# Work task
Only lines holding "given" are wanted; copy each of them from the records below.

# Material for this task
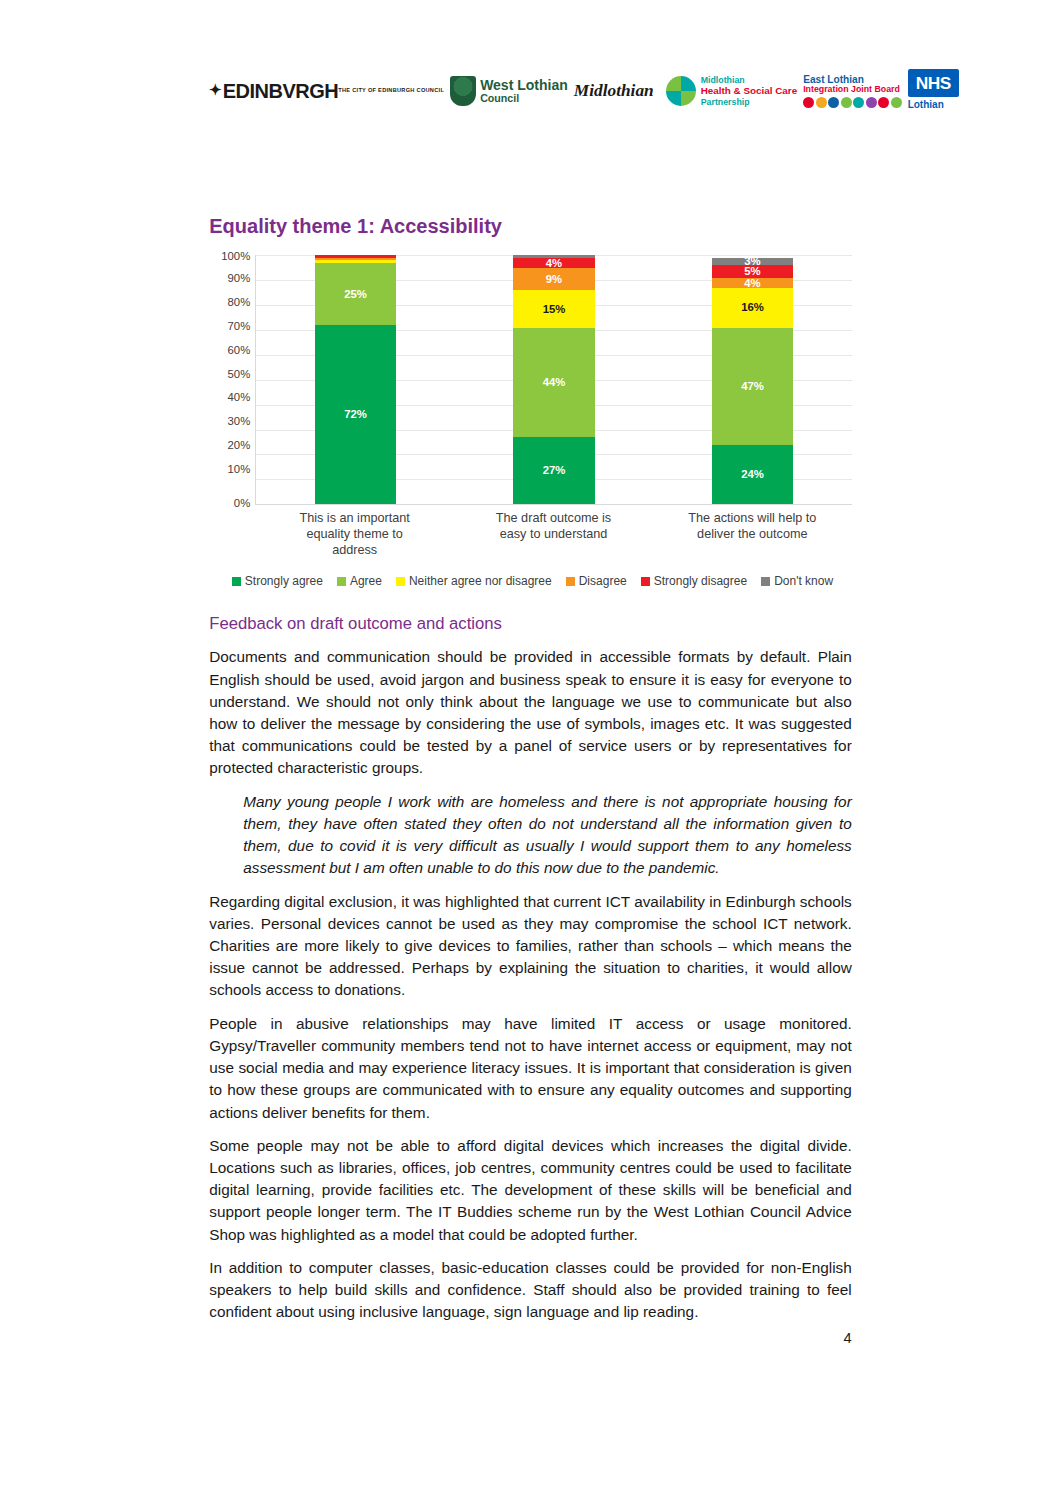✦EDINBVRGH THE CITY OF EDINBURGH COUNCIL
West Lothian
Council
Midlothian
Midlothian
Health & Social Care
Partnership
East Lothian
Integration Joint Board
NHS Lothian
Equality theme 1: Accessibility
100% 90% 80% 70% 60% 50% 40% 30% 20% 10% 0%
25%
72%
4%
9%
15%
44%
27%
3%
5%
4%
16%
47%
24%
This is an important equality theme to address
The draft outcome is easy to understand
The actions will help to deliver the outcome
Strongly agree Agree Neither agree nor disagree Disagree Strongly disagree Don't know
Feedback on draft outcome and actions
Documents and communication should be provided in accessible formats by default. Plain English should be used, avoid jargon and business speak to ensure it is easy for everyone to understand. We should not only think about the language we use to communicate but also how to deliver the message by considering the use of symbols, images etc. It was suggested that communications could be tested by a panel of service users or by representatives for protected characteristic groups.
Many young people I work with are homeless and there is not appropriate housing for them, they have often stated they often do not understand all the information given to them, due to covid it is very difficult as usually I would support them to any homeless assessment but I am often unable to do this now due to the pandemic.
Regarding digital exclusion, it was highlighted that current ICT availability in Edinburgh schools varies. Personal devices cannot be used as they may compromise the school ICT network. Charities are more likely to give devices to families, rather than schools – which means the issue cannot be addressed. Perhaps by explaining the situation to charities, it would allow schools access to donations.
People in abusive relationships may have limited IT access or usage monitored. Gypsy/Traveller community members tend not to have internet access or equipment, may not use social media and may experience literacy issues. It is important that consideration is given to how these groups are communicated with to ensure any equality outcomes and supporting actions deliver benefits for them.
Some people may not be able to afford digital devices which increases the digital divide. Locations such as libraries, offices, job centres, community centres could be used to facilitate digital learning, provide facilities etc. The development of these skills will be beneficial and support people longer term. The IT Buddies scheme run by the West Lothian Council Advice Shop was highlighted as a model that could be adopted further.
In addition to computer classes, basic-education classes could be provided for non-English speakers to help build skills and confidence. Staff should also be provided training to feel confident about using inclusive language, sign language and lip reading.
4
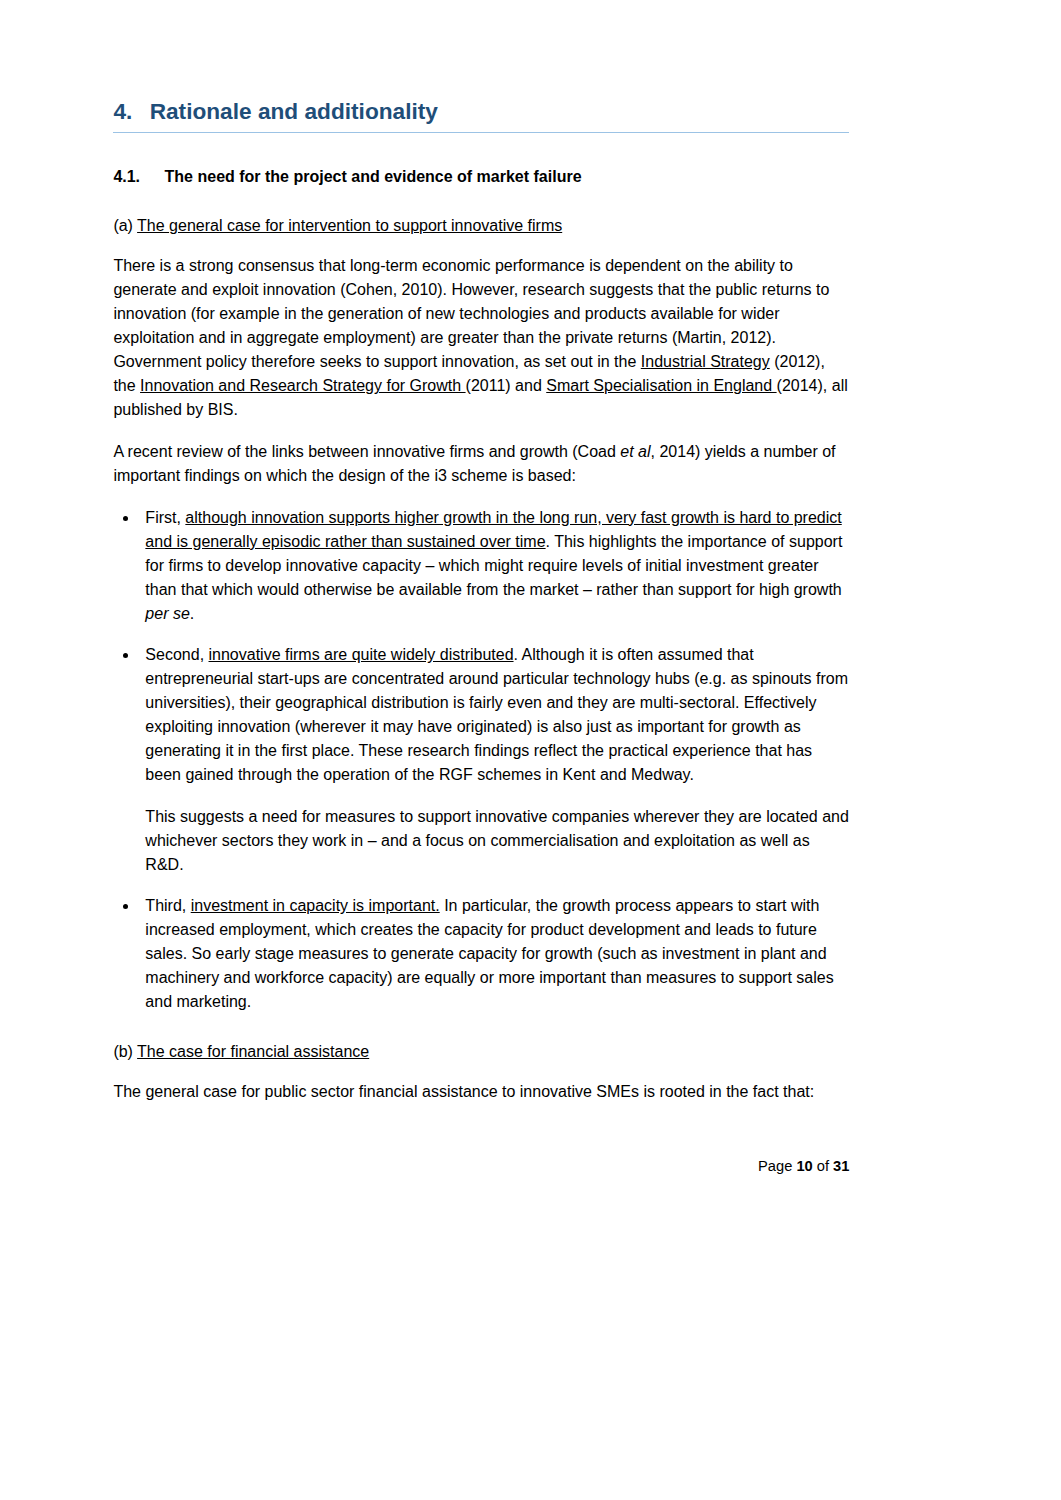4. Rationale and additionality
4.1. The need for the project and evidence of market failure
(a) The general case for intervention to support innovative firms
There is a strong consensus that long-term economic performance is dependent on the ability to generate and exploit innovation (Cohen, 2010). However, research suggests that the public returns to innovation (for example in the generation of new technologies and products available for wider exploitation and in aggregate employment) are greater than the private returns (Martin, 2012). Government policy therefore seeks to support innovation, as set out in the Industrial Strategy (2012), the Innovation and Research Strategy for Growth (2011) and Smart Specialisation in England (2014), all published by BIS.
A recent review of the links between innovative firms and growth (Coad et al, 2014) yields a number of important findings on which the design of the i3 scheme is based:
First, although innovation supports higher growth in the long run, very fast growth is hard to predict and is generally episodic rather than sustained over time. This highlights the importance of support for firms to develop innovative capacity – which might require levels of initial investment greater than that which would otherwise be available from the market – rather than support for high growth per se.
Second, innovative firms are quite widely distributed. Although it is often assumed that entrepreneurial start-ups are concentrated around particular technology hubs (e.g. as spinouts from universities), their geographical distribution is fairly even and they are multi-sectoral. Effectively exploiting innovation (wherever it may have originated) is also just as important for growth as generating it in the first place. These research findings reflect the practical experience that has been gained through the operation of the RGF schemes in Kent and Medway.
This suggests a need for measures to support innovative companies wherever they are located and whichever sectors they work in – and a focus on commercialisation and exploitation as well as R&D.
Third, investment in capacity is important. In particular, the growth process appears to start with increased employment, which creates the capacity for product development and leads to future sales. So early stage measures to generate capacity for growth (such as investment in plant and machinery and workforce capacity) are equally or more important than measures to support sales and marketing.
(b) The case for financial assistance
The general case for public sector financial assistance to innovative SMEs is rooted in the fact that:
Page 10 of 31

# Answer to the problem
Many young people I work with are homeless and there is not appropriate housing for them, they have often stated they often do not understand all the information given to them, due to covid it is very difficult as usually I would support them to any homeless assessment but I am often unable to do this now due to the pandemic.
People in abusive relationships may have limited IT access or usage monitored. Gypsy/Traveller community members tend not to have internet access or equipment, may not use social media and may experience literacy issues. It is important that consideration is given to how these groups are communicated with to ensure any equality outcomes and supporting actions deliver benefits for them.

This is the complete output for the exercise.